Lady Eleanor frowned, taking the glass. “Where is your water?”
“Oh, I seem to have forgotten it,” Sophie replied absently as she scanned the crush of people. She both hoped and dreaded that Simon would come to the Pump Room this morning. After last night’s soul-shattering encounter, she should obviously speak to him in private, but she was dead certain he would respond with outrage when she announced her intention to put off their wedding. Better to spring it on him in a public place, where he’d be less likely to attempt intimidation.
Or worse, try to kiss her into submission. Which, she had to admit, had a much better chance of working on her than intimidation.

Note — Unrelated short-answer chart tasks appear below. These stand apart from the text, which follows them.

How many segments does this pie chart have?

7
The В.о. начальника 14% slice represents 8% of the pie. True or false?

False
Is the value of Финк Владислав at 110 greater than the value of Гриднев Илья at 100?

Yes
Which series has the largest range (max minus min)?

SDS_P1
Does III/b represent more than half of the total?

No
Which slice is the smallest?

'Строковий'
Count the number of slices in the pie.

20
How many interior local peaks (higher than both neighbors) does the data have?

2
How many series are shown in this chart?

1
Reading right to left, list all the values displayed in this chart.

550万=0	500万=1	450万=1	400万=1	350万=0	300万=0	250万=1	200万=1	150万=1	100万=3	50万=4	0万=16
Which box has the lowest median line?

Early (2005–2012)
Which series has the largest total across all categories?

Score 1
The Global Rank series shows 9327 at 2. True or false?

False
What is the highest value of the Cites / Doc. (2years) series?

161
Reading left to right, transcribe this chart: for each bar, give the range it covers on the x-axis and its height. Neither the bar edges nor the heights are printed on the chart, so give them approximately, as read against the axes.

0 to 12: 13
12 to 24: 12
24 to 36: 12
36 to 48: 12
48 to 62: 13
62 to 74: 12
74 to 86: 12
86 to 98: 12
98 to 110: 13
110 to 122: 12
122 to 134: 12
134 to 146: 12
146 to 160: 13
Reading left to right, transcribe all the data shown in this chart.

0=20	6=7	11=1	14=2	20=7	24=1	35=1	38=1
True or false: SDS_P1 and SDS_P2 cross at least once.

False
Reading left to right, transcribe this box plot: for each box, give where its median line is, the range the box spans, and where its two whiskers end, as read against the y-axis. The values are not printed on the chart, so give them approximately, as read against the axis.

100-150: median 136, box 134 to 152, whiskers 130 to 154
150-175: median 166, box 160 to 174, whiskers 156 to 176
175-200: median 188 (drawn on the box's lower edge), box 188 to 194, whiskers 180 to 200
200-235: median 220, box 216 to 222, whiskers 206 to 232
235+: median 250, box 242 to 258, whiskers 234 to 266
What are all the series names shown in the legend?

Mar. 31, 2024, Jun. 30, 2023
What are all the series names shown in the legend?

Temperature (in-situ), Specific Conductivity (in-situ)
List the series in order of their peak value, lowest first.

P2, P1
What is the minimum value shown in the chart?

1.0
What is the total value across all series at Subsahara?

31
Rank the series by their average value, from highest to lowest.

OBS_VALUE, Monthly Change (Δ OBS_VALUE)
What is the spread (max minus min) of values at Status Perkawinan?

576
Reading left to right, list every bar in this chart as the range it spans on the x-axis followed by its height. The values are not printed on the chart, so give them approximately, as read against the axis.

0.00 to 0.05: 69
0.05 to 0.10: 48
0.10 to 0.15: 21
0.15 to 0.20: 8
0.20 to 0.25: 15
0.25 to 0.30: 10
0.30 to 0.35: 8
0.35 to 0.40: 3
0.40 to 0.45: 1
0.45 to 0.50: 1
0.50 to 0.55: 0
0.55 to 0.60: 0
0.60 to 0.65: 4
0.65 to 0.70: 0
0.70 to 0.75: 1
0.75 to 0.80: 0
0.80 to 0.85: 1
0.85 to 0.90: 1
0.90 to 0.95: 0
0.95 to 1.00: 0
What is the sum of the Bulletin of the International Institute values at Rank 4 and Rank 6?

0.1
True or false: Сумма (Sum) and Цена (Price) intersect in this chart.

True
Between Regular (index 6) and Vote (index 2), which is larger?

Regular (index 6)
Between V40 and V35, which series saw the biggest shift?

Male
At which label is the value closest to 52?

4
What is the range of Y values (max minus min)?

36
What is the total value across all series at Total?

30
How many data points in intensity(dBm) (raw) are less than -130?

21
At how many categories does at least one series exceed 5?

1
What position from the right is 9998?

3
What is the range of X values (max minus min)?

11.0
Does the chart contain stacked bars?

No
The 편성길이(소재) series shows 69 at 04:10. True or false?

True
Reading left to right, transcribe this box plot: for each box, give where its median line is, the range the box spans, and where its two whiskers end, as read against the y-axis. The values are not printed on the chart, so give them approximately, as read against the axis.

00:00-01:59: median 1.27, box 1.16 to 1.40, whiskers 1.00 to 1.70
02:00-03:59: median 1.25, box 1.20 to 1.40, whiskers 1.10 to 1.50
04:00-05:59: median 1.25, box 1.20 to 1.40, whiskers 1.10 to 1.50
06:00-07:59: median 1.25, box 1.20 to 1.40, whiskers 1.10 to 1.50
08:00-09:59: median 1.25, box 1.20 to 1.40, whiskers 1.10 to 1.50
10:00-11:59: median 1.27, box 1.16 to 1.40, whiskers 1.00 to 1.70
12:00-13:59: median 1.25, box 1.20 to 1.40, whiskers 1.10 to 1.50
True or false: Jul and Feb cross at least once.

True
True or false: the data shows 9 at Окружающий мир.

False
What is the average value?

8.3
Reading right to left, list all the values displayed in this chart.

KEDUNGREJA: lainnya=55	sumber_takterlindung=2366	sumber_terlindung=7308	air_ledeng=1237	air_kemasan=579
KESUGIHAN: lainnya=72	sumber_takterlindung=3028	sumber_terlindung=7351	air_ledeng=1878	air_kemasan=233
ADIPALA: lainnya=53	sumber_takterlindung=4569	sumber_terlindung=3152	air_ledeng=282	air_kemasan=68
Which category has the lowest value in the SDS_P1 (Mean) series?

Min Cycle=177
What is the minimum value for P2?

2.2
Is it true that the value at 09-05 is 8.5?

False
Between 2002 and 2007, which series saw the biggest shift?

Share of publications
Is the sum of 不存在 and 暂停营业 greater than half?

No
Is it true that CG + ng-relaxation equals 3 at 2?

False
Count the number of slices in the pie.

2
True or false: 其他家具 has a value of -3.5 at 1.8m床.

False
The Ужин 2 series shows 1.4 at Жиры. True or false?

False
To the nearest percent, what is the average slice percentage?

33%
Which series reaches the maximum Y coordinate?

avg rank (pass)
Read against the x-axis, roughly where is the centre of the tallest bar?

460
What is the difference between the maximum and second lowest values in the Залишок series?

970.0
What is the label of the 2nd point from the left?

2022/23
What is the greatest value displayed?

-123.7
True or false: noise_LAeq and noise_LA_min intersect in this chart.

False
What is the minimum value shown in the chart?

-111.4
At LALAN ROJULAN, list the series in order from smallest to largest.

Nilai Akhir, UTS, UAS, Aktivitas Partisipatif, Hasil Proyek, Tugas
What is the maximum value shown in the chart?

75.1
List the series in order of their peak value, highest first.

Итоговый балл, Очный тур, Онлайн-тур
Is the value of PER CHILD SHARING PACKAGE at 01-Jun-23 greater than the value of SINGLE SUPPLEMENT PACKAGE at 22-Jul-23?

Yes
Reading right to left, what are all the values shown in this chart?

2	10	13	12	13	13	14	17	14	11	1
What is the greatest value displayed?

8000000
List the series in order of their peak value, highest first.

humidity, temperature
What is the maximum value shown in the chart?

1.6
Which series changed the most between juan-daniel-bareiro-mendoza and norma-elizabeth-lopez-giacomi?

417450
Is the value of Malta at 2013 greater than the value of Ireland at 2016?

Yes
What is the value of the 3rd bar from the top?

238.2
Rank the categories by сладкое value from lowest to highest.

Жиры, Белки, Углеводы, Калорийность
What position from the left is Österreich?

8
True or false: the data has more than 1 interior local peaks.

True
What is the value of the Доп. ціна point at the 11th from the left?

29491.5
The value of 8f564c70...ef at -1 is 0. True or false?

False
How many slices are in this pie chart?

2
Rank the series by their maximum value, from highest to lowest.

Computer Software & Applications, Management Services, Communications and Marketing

“Sophia, stop craning your neck like a stork.”
“Yes, ma’am.”
Sophie stretched up a bit further—it really was inconvenient being so short—but couldn’t spy Simon anywhere. She let her gaze drift over the crowd, relaxing as she encountered nothing more than a few disapproving stares from the usual assortment of bombazine dragons. No doubt her behavior at Lady Penfield’s had occasioned a few choice tidbits of gossip this morning.
Despite her fluttering nerves, Sophie couldn’t help snickering as she imagined the ton’s reaction to her engagement to Simon, and what it would mean for her. No one would dar
e snub the Countess of Trask. Perhaps there were some advantages to becoming his bride after all—aside from the obvious ones he had shown her last night.
A moment later her laughter died when her eyes encountered the one person in Bath she least wanted to see, especially this morning.
Lady Randolph headed toward their corner of the room, her lush body wrapped in wine-colored silk that made her auburn curls glow like flame. As usual, she had a handsome escort by her side, looking as if he, too, wished to wrap himself around her voluptuous body in the same clingy way as the fabric of her gown. Sophie didn’t recognize the man, but he seemed somehow familiar.
Oh well, at least it’s not Simon doing the clinging.
Her headache from last night, still lurking behind her eyeballs, returned full force under Lady Randolph’s malicious gaze. Why couldn’t the blasted woman just leave her alone?
“My dear Lady Eleanor, Miss Stanton, how delightful to meet you this morning,” purred the countess. “Why, Miss Stanton, I had no expectations of seeing you at all.”
“There’s no explaining your expectations, Lady Randolph,” replied Lady Eleanor, her voice frosty. “Why shouldn’t Sophia be out and about today?”
“She seemed most unwell last night at Lady Penfield’s ball. Perhaps it was something she drank.”
Lady Randolph’s escort laughed, earning him a hard-eyed stare from Lady Eleanor.
“More like something she ate,” barked the old woman. “And who might this jackanapes be? You could remember your manners, Countess, and properly introduce him.”
The other woman’s eyes narrowed, but she maintained her cream-pot smile. Sophie wished that, just once, the sophisticated widow would lose her poise in front of an audience.
“Allow me to present Mr. Watley. He’s been in Bath for only a few days, which might explain why you haven’t seen him.”
“My lady. Miss Stanton.”
Mr. Watley gave a graceful, correct bow and returned his gaze to Sophie. He seemed fascinated by her, and with a sickening flash she realized she had seen him before. He was the man outside the theater. The man who had watched her with avid curiosity as she helped Toby inside Lady Eleanor’s carriage.